BEIJING • When China's main stock index plunged about 20 per cent in the second half of June last year, the central bank stepped in with a quarter percentage point interest rate reduction, then cut it again in August after a similar rout.
Now, with the Shanghai Composite Index down 15 per cent already this year, will People's Bank of China (PBOC) governor Zhou Xiaochuan again step in?
While the weekend's inflation reading suggests there is room to act, official signals give reason to pause: Policymakers would not seek strong stimulus or flood the economy with too much investment to boost demand, Premier Li Keqiang is reported as saying.
"We are not going to use 'strong stimulus' or 'flood irrigation' investment to expand domestic demand," Mr Li was cited as saying by the Beijing News. Instead, policies will seek to develop new business models and create new drivers for the economy, he reportedly said.

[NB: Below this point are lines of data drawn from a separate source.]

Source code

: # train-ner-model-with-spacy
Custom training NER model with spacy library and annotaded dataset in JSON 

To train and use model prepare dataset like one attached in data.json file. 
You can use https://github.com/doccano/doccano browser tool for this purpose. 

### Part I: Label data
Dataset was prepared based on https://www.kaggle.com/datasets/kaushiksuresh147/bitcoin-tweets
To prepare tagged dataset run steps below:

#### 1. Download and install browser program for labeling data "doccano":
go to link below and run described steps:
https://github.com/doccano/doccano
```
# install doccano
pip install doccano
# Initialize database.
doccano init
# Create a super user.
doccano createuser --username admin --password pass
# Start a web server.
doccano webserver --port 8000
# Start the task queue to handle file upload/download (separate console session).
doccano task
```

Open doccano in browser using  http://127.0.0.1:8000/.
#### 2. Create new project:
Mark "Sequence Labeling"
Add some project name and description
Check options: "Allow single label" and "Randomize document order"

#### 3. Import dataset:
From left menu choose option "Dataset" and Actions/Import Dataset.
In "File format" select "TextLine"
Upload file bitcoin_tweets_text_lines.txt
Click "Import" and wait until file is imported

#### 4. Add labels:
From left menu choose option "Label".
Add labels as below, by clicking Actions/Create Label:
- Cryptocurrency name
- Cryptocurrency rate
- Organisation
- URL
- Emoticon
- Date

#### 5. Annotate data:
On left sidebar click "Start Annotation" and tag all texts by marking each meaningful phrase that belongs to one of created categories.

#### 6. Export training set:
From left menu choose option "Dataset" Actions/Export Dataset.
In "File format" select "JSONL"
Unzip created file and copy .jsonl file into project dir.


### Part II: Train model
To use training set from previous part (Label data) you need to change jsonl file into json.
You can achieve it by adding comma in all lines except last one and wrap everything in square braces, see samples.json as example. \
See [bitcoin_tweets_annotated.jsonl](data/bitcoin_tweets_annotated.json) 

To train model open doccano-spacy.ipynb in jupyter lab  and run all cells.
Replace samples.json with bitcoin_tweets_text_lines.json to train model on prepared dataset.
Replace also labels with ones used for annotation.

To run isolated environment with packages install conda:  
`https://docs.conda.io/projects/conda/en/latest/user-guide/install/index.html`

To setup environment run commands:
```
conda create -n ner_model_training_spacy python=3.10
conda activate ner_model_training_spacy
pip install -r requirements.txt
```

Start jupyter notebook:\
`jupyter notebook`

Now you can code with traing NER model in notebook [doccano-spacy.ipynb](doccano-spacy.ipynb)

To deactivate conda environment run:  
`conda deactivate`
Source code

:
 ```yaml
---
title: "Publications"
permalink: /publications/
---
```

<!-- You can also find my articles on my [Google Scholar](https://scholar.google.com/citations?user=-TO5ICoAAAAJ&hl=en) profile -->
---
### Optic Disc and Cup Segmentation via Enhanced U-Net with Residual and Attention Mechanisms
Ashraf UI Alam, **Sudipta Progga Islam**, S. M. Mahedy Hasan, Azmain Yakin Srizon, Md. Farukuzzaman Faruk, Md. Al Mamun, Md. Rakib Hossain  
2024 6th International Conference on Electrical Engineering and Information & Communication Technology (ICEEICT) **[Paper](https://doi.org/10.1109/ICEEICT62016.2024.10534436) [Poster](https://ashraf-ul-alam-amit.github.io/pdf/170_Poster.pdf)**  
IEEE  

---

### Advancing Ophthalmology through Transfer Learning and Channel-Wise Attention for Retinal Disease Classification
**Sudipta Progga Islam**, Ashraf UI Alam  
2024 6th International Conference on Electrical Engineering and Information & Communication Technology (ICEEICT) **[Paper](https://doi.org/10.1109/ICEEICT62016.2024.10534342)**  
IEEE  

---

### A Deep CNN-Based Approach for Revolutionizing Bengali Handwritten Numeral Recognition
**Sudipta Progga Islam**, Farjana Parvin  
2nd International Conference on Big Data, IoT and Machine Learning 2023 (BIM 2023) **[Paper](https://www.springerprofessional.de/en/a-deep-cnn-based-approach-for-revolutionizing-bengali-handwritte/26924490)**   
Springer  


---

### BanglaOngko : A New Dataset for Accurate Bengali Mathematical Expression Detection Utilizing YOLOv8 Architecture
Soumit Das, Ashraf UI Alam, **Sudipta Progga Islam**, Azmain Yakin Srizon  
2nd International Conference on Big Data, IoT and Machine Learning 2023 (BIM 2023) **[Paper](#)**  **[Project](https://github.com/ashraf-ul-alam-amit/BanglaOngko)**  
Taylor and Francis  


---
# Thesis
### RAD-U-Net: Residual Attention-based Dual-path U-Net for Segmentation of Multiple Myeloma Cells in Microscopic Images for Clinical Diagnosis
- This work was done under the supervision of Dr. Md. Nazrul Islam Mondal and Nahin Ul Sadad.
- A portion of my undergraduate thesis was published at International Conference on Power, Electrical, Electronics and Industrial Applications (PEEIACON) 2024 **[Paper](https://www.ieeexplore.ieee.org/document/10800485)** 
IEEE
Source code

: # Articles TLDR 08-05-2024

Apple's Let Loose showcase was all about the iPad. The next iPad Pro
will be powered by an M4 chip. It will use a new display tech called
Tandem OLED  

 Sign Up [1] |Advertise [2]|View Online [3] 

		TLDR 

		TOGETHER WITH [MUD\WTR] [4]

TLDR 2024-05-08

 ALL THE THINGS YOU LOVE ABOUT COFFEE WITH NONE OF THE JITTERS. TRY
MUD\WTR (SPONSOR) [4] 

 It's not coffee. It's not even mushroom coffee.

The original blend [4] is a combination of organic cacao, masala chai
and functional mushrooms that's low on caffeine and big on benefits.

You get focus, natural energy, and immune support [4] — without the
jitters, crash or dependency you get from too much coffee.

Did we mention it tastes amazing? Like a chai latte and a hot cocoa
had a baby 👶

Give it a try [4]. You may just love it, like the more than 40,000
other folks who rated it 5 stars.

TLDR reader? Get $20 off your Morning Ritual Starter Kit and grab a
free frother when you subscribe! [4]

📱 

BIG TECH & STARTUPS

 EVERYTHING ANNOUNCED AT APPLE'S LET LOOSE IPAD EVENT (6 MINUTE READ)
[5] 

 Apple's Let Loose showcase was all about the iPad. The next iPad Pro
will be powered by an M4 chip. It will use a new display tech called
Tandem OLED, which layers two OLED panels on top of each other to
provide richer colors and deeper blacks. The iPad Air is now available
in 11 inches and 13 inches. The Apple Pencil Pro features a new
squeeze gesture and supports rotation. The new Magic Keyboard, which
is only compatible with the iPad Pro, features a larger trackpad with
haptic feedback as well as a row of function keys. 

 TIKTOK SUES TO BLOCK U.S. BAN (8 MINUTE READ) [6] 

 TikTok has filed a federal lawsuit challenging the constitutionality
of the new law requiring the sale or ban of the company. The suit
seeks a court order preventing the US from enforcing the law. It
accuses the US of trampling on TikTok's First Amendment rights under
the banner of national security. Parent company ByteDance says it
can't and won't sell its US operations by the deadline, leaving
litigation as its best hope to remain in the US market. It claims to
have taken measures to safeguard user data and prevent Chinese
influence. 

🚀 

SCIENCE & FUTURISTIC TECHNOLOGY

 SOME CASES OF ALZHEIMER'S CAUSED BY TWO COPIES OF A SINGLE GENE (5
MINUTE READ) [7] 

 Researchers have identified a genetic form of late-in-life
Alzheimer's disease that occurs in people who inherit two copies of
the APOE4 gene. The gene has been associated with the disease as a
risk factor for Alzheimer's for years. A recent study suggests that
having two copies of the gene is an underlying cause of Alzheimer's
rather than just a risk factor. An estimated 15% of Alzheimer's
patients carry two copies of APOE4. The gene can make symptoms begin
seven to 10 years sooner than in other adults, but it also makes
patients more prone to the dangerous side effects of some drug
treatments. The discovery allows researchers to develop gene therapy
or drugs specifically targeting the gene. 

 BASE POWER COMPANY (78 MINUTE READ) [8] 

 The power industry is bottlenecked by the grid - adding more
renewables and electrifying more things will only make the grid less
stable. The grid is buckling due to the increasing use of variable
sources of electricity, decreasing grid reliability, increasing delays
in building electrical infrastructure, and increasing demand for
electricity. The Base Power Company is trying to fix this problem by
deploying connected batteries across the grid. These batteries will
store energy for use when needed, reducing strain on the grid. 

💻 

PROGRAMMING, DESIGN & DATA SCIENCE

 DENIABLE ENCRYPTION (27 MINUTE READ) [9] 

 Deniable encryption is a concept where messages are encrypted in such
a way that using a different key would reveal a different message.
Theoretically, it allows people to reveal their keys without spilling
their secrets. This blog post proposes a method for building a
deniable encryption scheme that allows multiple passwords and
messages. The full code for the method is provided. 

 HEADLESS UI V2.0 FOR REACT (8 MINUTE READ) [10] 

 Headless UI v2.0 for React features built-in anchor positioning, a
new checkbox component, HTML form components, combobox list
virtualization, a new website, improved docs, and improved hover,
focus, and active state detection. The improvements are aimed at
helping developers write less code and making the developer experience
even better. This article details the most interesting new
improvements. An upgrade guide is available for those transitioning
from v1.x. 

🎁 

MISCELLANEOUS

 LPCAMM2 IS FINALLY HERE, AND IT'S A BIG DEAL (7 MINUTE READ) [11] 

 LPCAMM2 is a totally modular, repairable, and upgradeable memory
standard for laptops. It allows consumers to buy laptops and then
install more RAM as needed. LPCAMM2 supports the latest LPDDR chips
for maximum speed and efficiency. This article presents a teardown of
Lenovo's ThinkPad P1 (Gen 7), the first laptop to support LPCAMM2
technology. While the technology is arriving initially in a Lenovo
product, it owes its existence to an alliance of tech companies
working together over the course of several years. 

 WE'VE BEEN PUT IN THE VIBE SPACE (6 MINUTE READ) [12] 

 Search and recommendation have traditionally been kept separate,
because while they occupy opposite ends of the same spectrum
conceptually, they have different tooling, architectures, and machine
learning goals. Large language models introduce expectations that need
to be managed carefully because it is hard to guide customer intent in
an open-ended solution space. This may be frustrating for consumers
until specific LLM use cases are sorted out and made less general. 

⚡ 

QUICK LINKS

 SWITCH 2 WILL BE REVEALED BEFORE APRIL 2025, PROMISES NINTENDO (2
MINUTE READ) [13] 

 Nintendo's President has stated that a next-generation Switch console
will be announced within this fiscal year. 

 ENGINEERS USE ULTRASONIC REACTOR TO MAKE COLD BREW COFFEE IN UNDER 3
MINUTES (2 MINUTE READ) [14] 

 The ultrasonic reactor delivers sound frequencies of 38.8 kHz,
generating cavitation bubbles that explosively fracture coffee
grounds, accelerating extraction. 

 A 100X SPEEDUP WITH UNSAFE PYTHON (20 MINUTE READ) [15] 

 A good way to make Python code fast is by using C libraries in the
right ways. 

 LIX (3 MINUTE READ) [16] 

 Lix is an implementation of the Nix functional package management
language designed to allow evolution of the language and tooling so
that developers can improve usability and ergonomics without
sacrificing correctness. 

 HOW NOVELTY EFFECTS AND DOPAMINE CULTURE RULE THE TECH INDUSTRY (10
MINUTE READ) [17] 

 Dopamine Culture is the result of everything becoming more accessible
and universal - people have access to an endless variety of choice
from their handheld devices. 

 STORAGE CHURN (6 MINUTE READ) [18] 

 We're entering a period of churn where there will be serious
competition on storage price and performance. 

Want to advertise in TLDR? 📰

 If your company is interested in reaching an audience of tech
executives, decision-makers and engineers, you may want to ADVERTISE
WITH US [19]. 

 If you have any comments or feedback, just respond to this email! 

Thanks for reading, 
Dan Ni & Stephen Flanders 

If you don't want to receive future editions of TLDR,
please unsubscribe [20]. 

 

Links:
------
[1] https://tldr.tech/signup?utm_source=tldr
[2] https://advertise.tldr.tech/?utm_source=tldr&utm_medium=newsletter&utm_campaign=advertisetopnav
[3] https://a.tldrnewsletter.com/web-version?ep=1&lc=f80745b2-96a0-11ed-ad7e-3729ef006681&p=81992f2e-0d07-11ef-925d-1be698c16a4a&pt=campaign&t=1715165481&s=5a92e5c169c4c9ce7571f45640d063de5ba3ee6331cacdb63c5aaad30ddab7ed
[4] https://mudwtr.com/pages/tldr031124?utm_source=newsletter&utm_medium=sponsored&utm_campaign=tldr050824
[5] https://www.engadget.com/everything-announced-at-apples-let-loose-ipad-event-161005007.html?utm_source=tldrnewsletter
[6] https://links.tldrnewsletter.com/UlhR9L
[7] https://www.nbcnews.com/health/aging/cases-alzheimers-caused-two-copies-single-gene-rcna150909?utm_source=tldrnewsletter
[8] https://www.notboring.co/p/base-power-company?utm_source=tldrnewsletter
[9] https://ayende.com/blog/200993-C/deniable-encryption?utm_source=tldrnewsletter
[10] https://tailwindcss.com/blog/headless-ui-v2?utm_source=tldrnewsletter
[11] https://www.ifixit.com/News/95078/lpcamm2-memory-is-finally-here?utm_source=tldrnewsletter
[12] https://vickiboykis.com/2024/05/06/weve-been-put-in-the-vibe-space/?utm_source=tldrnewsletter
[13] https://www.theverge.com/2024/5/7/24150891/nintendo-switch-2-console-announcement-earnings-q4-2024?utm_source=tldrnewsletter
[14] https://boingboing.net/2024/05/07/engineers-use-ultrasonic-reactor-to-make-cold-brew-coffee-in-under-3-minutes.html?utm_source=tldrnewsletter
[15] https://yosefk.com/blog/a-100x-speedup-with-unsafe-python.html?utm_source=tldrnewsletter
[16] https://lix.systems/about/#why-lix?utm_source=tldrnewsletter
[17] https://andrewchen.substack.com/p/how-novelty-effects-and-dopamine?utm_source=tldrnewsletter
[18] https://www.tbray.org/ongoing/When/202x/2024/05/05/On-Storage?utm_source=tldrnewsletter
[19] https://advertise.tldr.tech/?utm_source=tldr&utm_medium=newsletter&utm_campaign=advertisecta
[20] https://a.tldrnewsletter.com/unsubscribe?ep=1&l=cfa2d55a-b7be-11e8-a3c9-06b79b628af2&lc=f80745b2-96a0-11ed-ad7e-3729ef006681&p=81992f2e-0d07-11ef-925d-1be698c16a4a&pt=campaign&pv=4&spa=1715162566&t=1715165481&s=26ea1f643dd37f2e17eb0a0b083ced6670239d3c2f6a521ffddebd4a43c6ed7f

The central government's website republished that report on Sunday, and the official Xinhua news agency carried it yesterday.
What is not clear is whether that rules out near-term stimulus, or just the extent of any upcoming move.
"Li's statement signals that this year the focus of economic work will shift to the 'supply side' compared to previous demand-side stimulus," said economist Xia Le at Banco Bilbao Vizcaya Argentaria. One reason to delay further rate cuts is that such a move may exacerbate capital outflows, he said.
Mr Li and Mr Zhou face policy conundrums such as how to support the slowest growth pace in a quarter century with a weaker yuan and lower interest rates when such conditions both risk accelerating destabilising capital outflows. Or how to spur new lending with an evolving interest rate system while keeping a lid on debt growth that looms over long-term prospects.
Chinese stocks fell again yesterday, while the yuan gained after the central bank kept its reference rate largely steady for a second day.
"The challenge in moving from one set of rules to another is keeping market expectations from becoming unhinged as they did last year," said the US Treasury's former China specialist David Loevinger. "There's no risk-free road map."
Another key challenge is how to loosen state reins on the yuan and allow enough weakness to spur exports without triggering a depreciation that again roils global markets.
"PBOC must convince investors, especially domestic ones, that it can allow more flexibility in the exchange rate but still maintain overall confidence in the currency," said Mr David Dollar, a senior fellow at the Brookings Institution in Washington.